Attached I/O allows a virtual machine to access to a VM Host LUN directly. In this architecture, the Integrity VM storage subsystem attaches a LUN on the VM Host to a virtualized storage adapter. A LUN can be a disk, DVD, tape, media changer, or other peripheral device types. Because attached I/O does not require device virtualization, the performance of attached I/O might be better than shared I/O.

The main difference between shared I/O and attached I/O is the degree to which a physical storage subsystem is virtualized. In shared I/O, an entire storage subsystem is virtualized. Therefore, all physical adapters on the VM Host and all the storage connected to those adapters may be shared among virtual machines. In attached I/O, only the storage adapter is virtualized. Therefore, only the VM Host physical storage adapters may be shared. At least one LUN, the attached LUN, cannot be shared. It is owned and solely controlled by the virtual machine it is attached to.

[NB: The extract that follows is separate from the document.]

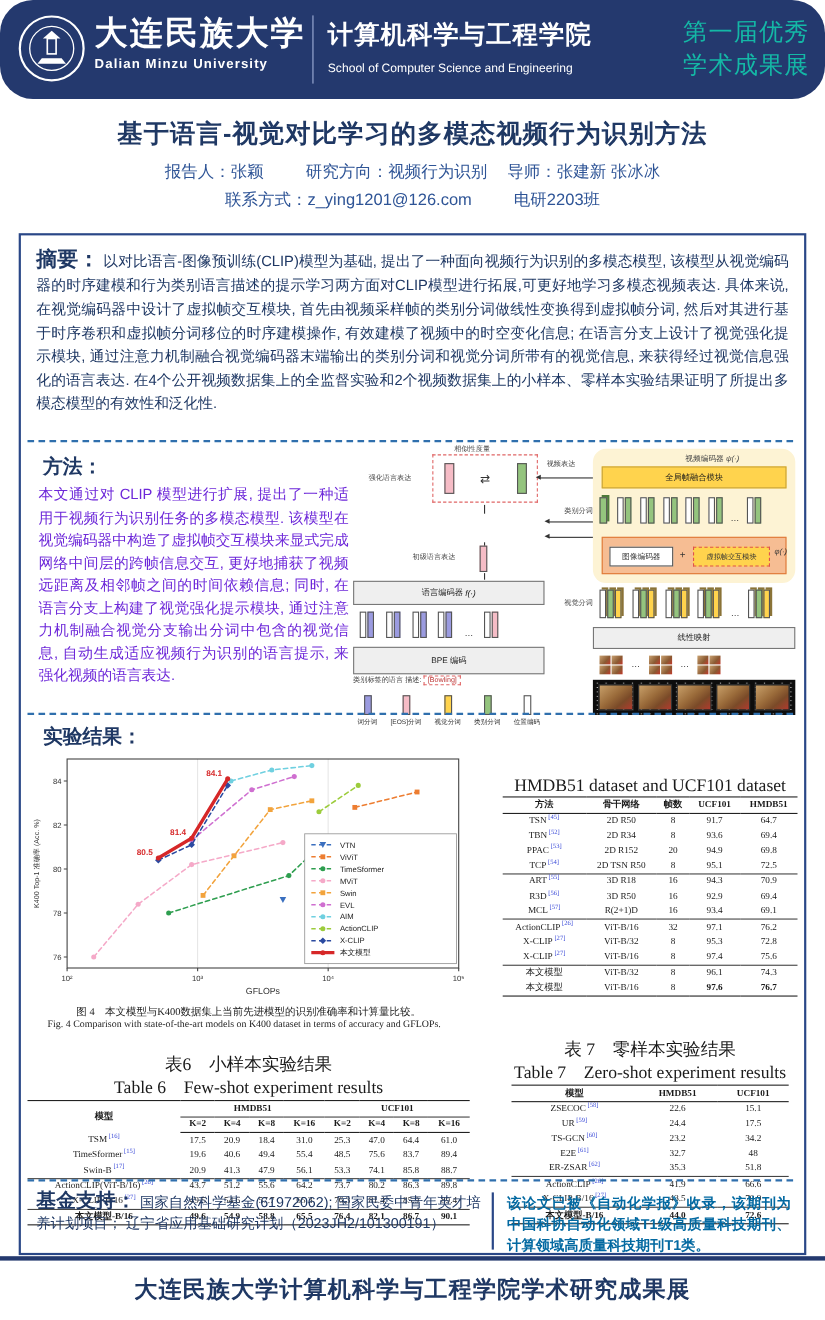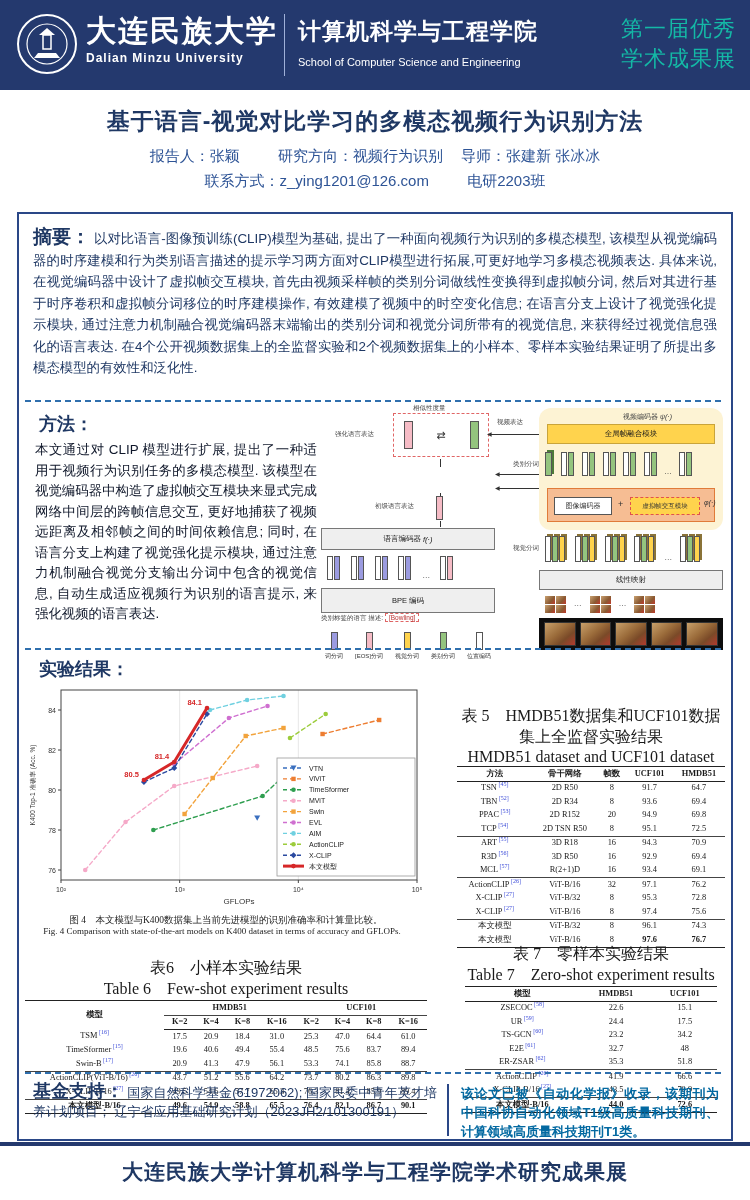"大连民族大学" .hdr { border-radius: none -> 30px }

To provide the VM with complete control over attached devices, the Integrity VM storage subsystem interprets I/O requests from the guest device drivers into I/O requests that can be completed by the VM Host storage subsystem on the guest's behalf. In the process, the VM Host storage subsystem sends all the actual data and responses back the guest device drivers. With all this data, the guest device driver is in complete control over the device. As such, the guest OS must have built-in support for the attached VM Host LUN to use it.

Attached I/O uses a virtual adapter to communicate with the guest OS and the attached LUN. The virtual adapter either can be an emulation of a real adapter or it can be controlled by a special driver loaded into the guest OS. Either solution produces a virtual adapter that communicates with both virtual devices and attached physical devices.

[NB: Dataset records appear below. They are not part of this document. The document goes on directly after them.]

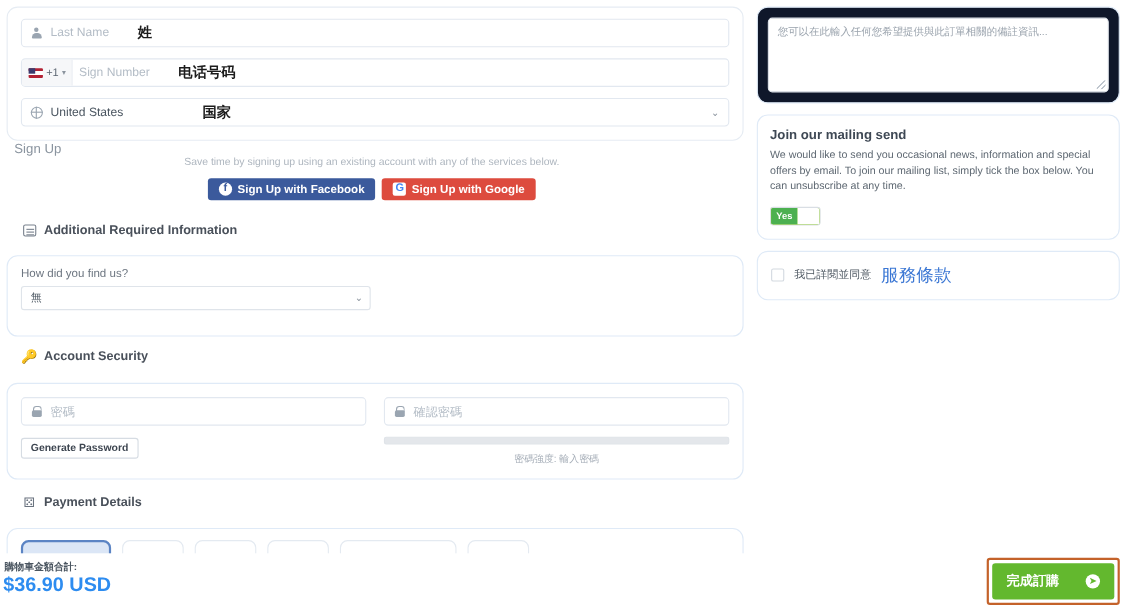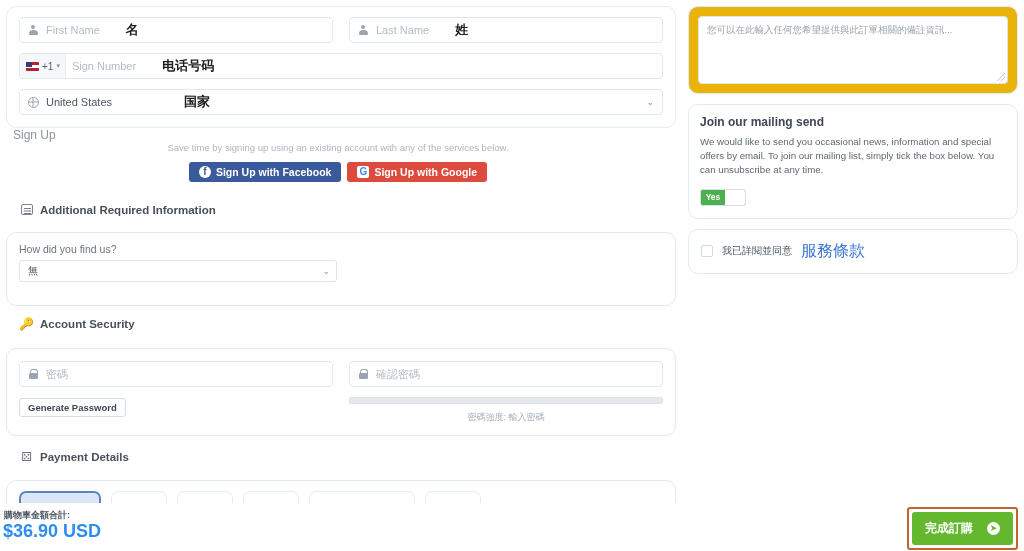"First Name" div.field { html: <div> <span> <span></span> </span> <span>First Name</span> <span>名</span> </div> -> none }
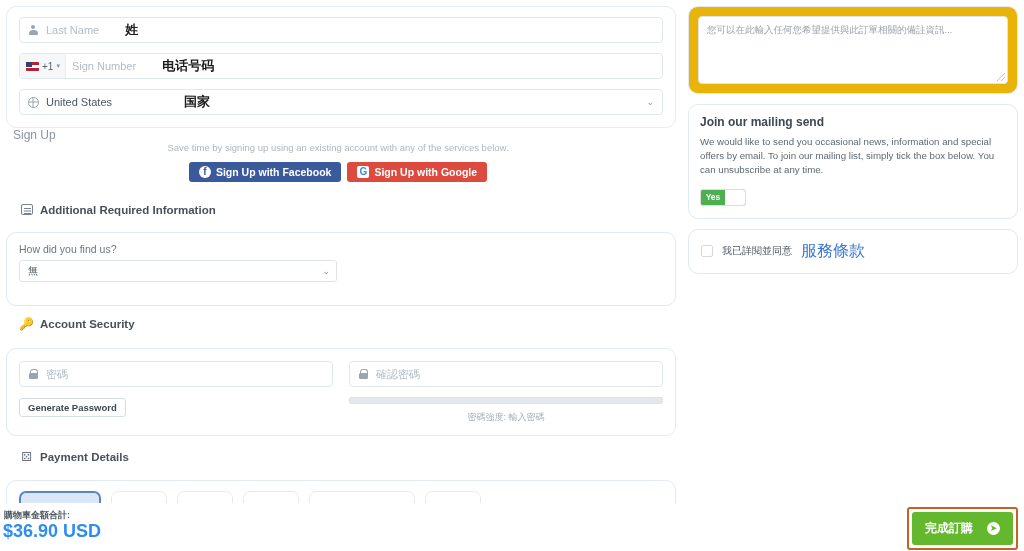"您可以在此輸入任何您希望提供與此訂單相關的備註資訊..." .note-card { background: #eab308 -> #0f172a }
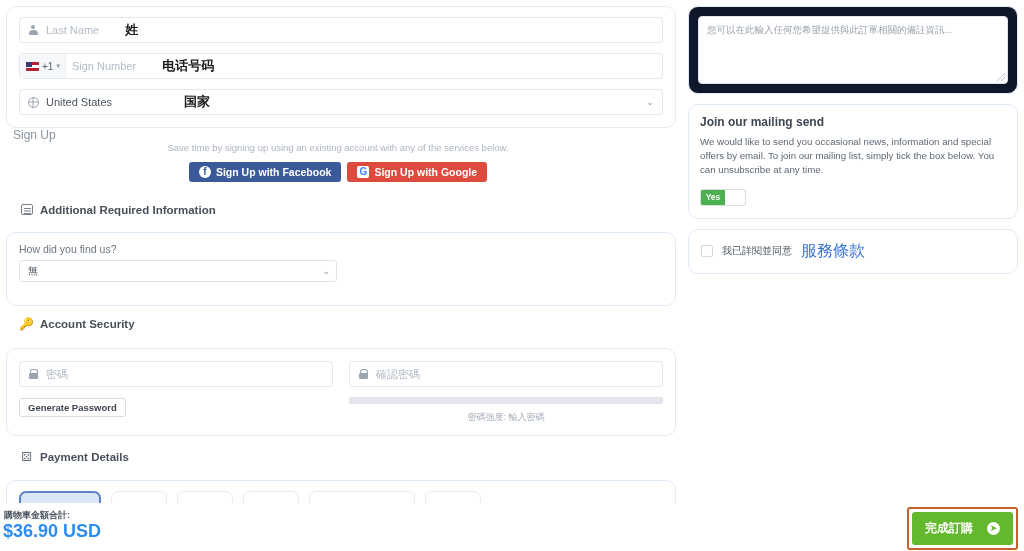"完成訂購" .cta { gap: 14px -> 24px }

Integrity VM provides two types of virtual PCI storage adapters to process virtual storage I/O requests:

All supported guest operating systems contain native MPT SCSI adapter drivers that communicate with this PCI register emulation. All virtual and attachable devices can be used with this single virtual storage adapter.

The AVIO storage adapter is a high performance adapter and needs guest OS drivers. AVIO supports up to 128 storage devices per guest aqnd also leverages the VM Host 11i v3 storage stack features to provide better storage manageability in the guest. AVIO is currently supported on both HP-UX 11i v2 and 11i v3 guests, for disks and DVD guest devices, and for host disk, file and LVM (non-VmVM) backing stores. HP recommends the use of AVIO for HP-UX 11i v2 and 11i v3 guests for the supported guest devices and host backing stores.

Integrity VM supports a variety of virtual and attachable devices. Disk and DVD-ROM devices support several virtual media types (see Section ). Physical tapes, media changers, and CD/DVD burners are attachable; they can be used to perform data backups directly from a virtual machine (see Section ).

Attached Devices

Integrity VM supports a suite of attached devices to complete data backups from a virtual machine. Integrity VM attaches these devices using a special Integrity VM pass-through driver. With this pass-through driver, virtual machine I/O requests are interpreted by Integrity VM and sent through the virtual storage subsystem to the physical device. The virtual storage subsystem sends device responses to the Integrity VM pass-through driver, which sends the responses to the virtual machine. Because the virtual machine can see all the data and responses, support for the attached physical device must be provided by the guest OS. An attached device can be attached to only one virtual machine at a time.

Attached devices include:

• CD/DVD burners

• Media changers

• Tape devices

The maximum transfer size can be 1 MB for any guest operating system.

	NOTE: Only HP-UX guests can use AVIO, and the backing store can be only file, disk or volume. There is no attached AVIO device support, and guest devices can be only disk or DVD.